LU Taijutsu: building resilience amidst stress

Midterms are fast approaching for Lawrence students, and with such a time often comes stress. Everyone has a unique way of dealing with it, including President of LU Taijutsu junior Alex Stewart, who sets aside time each week to help unite body and mind through the martial art taijutsu.  

“It helps me stay active during the term because it’s a set time and a set place to go do something […]when a lot of stuff is happening […]and assignments are coming in,” Stewart said. 

Stewart’s time with LU Taijutsu began when he was a first-year. He had been looking to begin practicing martial arts before Lawrence but did not want to commit since he would be leaving for university. So, when the opportunity presented itself as he scrolled through the student organizations list, he decided to take it, venturing into what would become a major focus of his time at Lawrence.  

The year Stewart joined was the first time LU Taijutsu met in person since the beginning of the COVID-19 pandemic. Unfortunately, the pandemic’s effects had greatly impacted the club’s membership; Stewart described it as being “bare bones.” Given the intramural nature of the club, it would be difficult to meet online, but in-person meetings had been off the table in the year before Stewart’s arrival. Stewart remembered that the former president had put great effort just into keeping LU Taijutsu recognized by the Lawrence University Community Council (LUCC) as a student organization. Since the pandemic came to an end and Stewart became the new president, membership has been increasing slowly but surely.  

Rebuilding LU Taijutsu has been Stewart’s main goal as the club’s president and extends beyond just rebuilding its membership. At the end of his first year, he stepped up into the role of treasurer. He spent his sophomore year learning how to be an LU Taijutsu officer since there were no meetings to discuss what was expected from such a role and the club was mainly focused on staying afloat after the pandemic. Thus, he made it his goal to define what an officer role is in the context of the club.  

Another way Stewart hopes to insert LU Taijutsu into Lawrence’s culture is to collaborate with other student organizations. The club is currently working on a collaboration with the Student Alliance Against Sexual Harassment and Assault (SAASHA) to create a self-defense course that would be offered once or twice a term.  

LU Taijutsu is led by an instructor who has been teaching taijutsu at Lawrence for around 20 years. However, his time at Lawrence extends even beyond that; he had been coming to Lawrence as the previous instructor’s apprentice. His teachings are mostly based on ninjutsu, but he also draws from several different martial arts forms, including but not limited to karate, taekwondo, muay thai kickboxing and jiu jitsu.  
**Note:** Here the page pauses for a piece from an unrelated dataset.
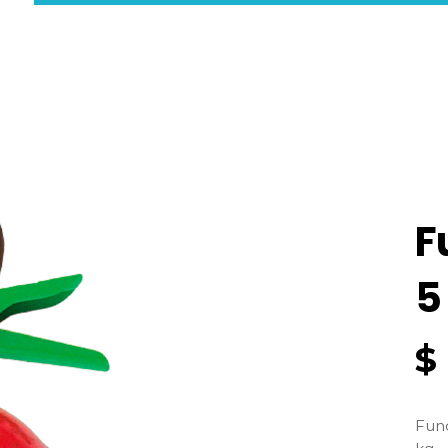
F
5
$
Fund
Aside from martial arts, LU Taijutsu also teaches the art of meditation, which Stewart said has been a helpful experience amidst the hustle and bustle of the school year.  

Stewart encourages Lawrentians to try taijutsu out for themselves and welcomes everyone to come try out a class.  

“It is a great place to come to learn self-defense and to learn how to be more in tune with your body and mind,” Stewart said. “Also, it’s fun as hell. You learn how to throw people around!”